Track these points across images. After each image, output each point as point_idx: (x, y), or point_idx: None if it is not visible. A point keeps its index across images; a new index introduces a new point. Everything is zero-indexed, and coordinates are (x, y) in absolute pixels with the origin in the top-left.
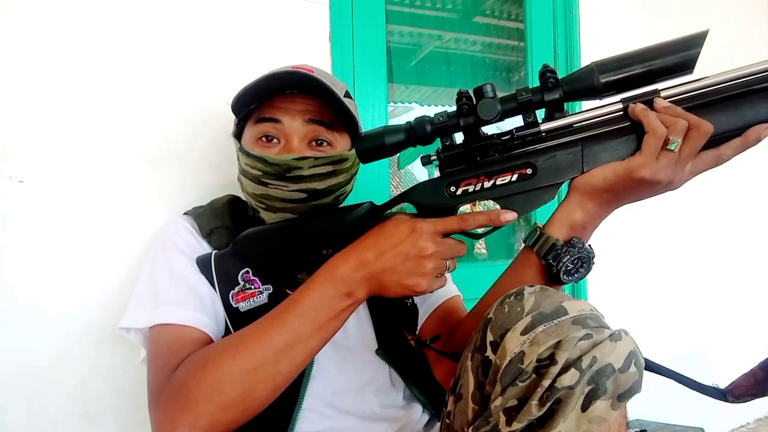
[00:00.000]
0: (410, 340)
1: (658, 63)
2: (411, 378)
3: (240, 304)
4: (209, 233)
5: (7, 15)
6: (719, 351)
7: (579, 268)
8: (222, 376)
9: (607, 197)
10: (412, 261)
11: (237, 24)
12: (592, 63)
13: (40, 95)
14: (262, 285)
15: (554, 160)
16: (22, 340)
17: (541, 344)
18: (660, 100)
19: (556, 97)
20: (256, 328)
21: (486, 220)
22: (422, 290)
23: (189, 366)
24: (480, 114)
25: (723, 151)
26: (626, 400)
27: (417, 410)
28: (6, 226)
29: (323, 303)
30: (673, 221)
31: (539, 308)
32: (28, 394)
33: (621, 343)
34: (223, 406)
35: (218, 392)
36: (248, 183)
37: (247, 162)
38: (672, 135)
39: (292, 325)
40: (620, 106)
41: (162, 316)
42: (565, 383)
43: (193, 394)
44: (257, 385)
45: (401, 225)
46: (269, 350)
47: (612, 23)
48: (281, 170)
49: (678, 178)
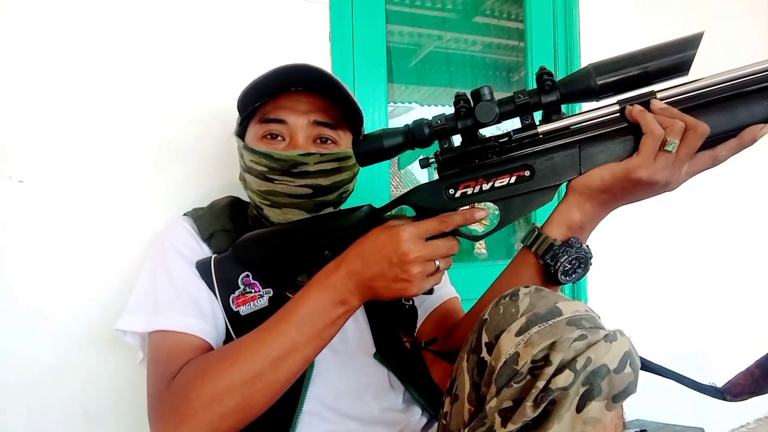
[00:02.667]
0: (406, 342)
1: (654, 65)
2: (410, 381)
3: (240, 308)
4: (209, 237)
5: (8, 14)
6: (718, 350)
7: (576, 269)
8: (221, 387)
9: (605, 198)
10: (396, 267)
11: (237, 24)
12: (588, 65)
13: (40, 95)
14: (263, 288)
15: (552, 161)
16: (22, 341)
17: (535, 345)
18: (657, 101)
19: (553, 99)
20: (254, 337)
21: (462, 219)
22: (412, 293)
23: (188, 375)
24: (478, 117)
25: (719, 152)
26: (621, 401)
27: (416, 413)
28: (6, 227)
29: (319, 311)
30: (671, 220)
31: (534, 309)
32: (29, 395)
33: (616, 343)
34: (222, 416)
35: (217, 402)
36: (253, 180)
37: (252, 159)
38: (669, 136)
39: (289, 334)
40: (617, 108)
41: (161, 322)
42: (560, 384)
43: (193, 404)
44: (255, 394)
45: (384, 232)
46: (267, 359)
47: (612, 23)
48: (287, 166)
49: (675, 179)
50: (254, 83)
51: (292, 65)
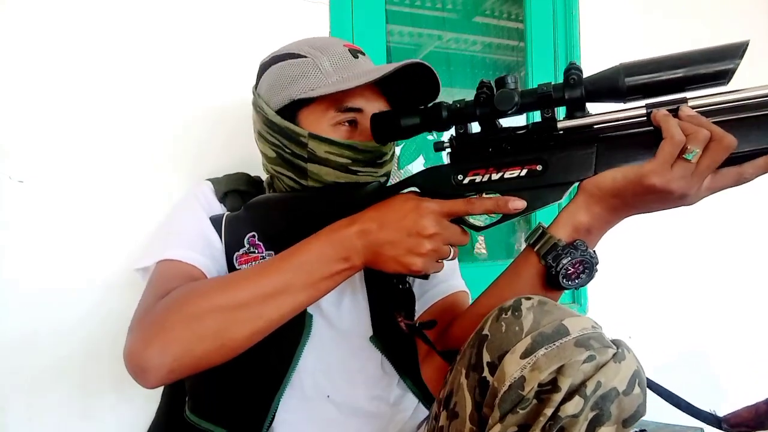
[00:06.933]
0: (401, 322)
1: (690, 71)
2: (405, 369)
3: (242, 266)
4: (224, 195)
5: (8, 12)
6: (718, 352)
7: (580, 274)
8: (204, 306)
9: (615, 202)
10: (413, 238)
11: (237, 24)
12: (619, 64)
13: (40, 95)
14: (266, 250)
15: (566, 158)
16: (23, 341)
17: (542, 369)
18: (686, 107)
19: (576, 95)
20: (251, 269)
21: (493, 205)
22: (417, 270)
23: (177, 293)
24: (496, 104)
25: (746, 170)
26: (631, 425)
27: (409, 404)
28: (6, 227)
29: (320, 261)
30: (670, 221)
31: (539, 328)
32: (28, 394)
33: (625, 362)
34: (198, 336)
35: (197, 320)
36: (328, 171)
37: (329, 150)
38: (691, 144)
39: (284, 275)
40: (644, 111)
41: (169, 253)
42: (569, 412)
43: (172, 318)
44: (237, 324)
45: (407, 201)
46: (257, 292)
47: (612, 23)
48: (373, 157)
49: (693, 192)
50: (341, 77)
51: (412, 63)
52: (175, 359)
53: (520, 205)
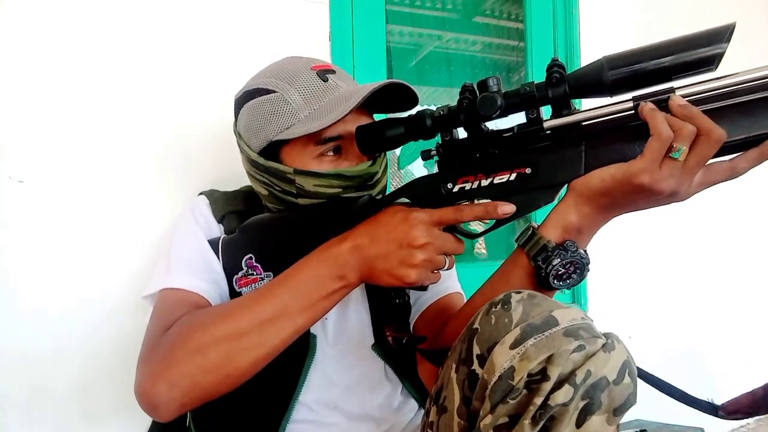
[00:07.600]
0: (389, 337)
1: (675, 59)
2: (406, 375)
3: (242, 289)
4: (221, 218)
5: (8, 14)
6: (713, 349)
7: (572, 274)
8: (206, 339)
9: (605, 202)
10: (404, 250)
11: (237, 24)
12: (602, 57)
13: (39, 95)
14: (264, 272)
15: (554, 159)
16: (23, 341)
17: (531, 359)
18: (677, 97)
19: (560, 93)
20: (248, 297)
21: (483, 211)
22: (412, 281)
23: (180, 327)
24: (479, 109)
25: (737, 164)
26: (622, 414)
27: (411, 409)
28: (6, 227)
29: (315, 281)
30: (669, 220)
31: (528, 319)
32: (29, 394)
33: (614, 352)
34: (204, 369)
35: (201, 354)
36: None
37: (318, 183)
38: (677, 142)
39: (282, 298)
40: (631, 105)
41: (170, 281)
42: (559, 400)
43: (178, 353)
44: (239, 353)
45: (397, 213)
46: (256, 319)
47: (612, 23)
48: (363, 181)
49: (684, 190)
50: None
51: (389, 83)
52: (183, 394)
53: (509, 210)
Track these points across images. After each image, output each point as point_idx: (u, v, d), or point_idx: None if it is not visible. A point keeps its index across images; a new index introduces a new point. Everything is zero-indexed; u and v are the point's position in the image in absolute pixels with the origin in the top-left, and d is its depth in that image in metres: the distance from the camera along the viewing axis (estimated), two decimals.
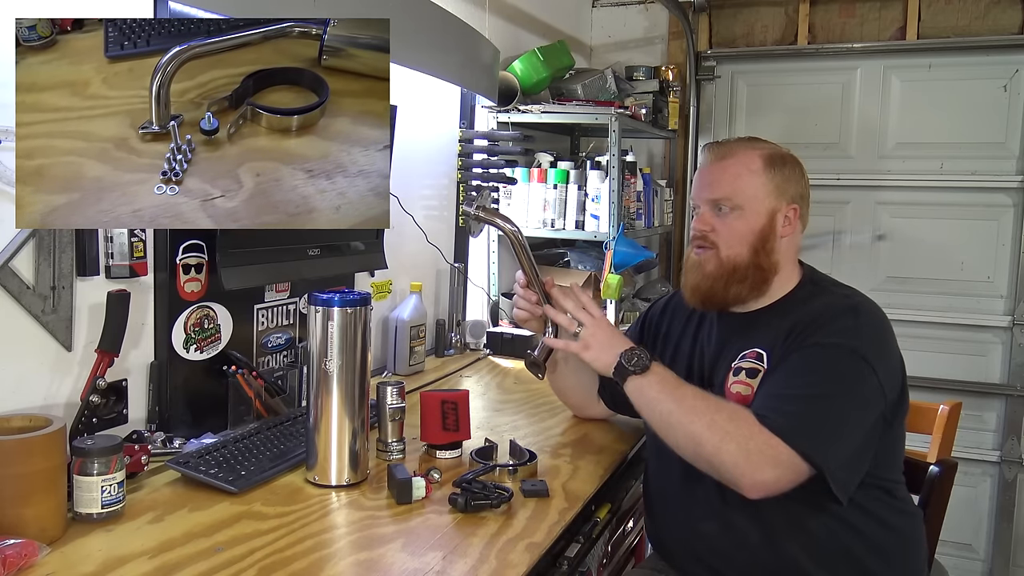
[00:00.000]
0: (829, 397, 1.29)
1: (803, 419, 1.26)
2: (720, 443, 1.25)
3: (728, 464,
..........
Return the lines of the records that include the string "image".

## OUTPUT
Track these points across images. After each image, output each point as point_idx: (x, y), or point_idx: None if it is not visible. A point keeps its index across images; a new index introduces a new point. Everything is zero-indexed, and coordinates are (x, y) in absolute pixels with the origin in the top-left.
Track these points across images. After each image, output each point as point_idx: (u, v, d), or point_idx: None if it is not visible. A point keeps its index across images; a new index introduces a new point. Everything is zero-indexed; u and v are the point's position in the image in absolute pixels with the origin in the top-left, and d is its depth in that image in metres: the distance from the camera along the viewing axis (estimated), two decimals.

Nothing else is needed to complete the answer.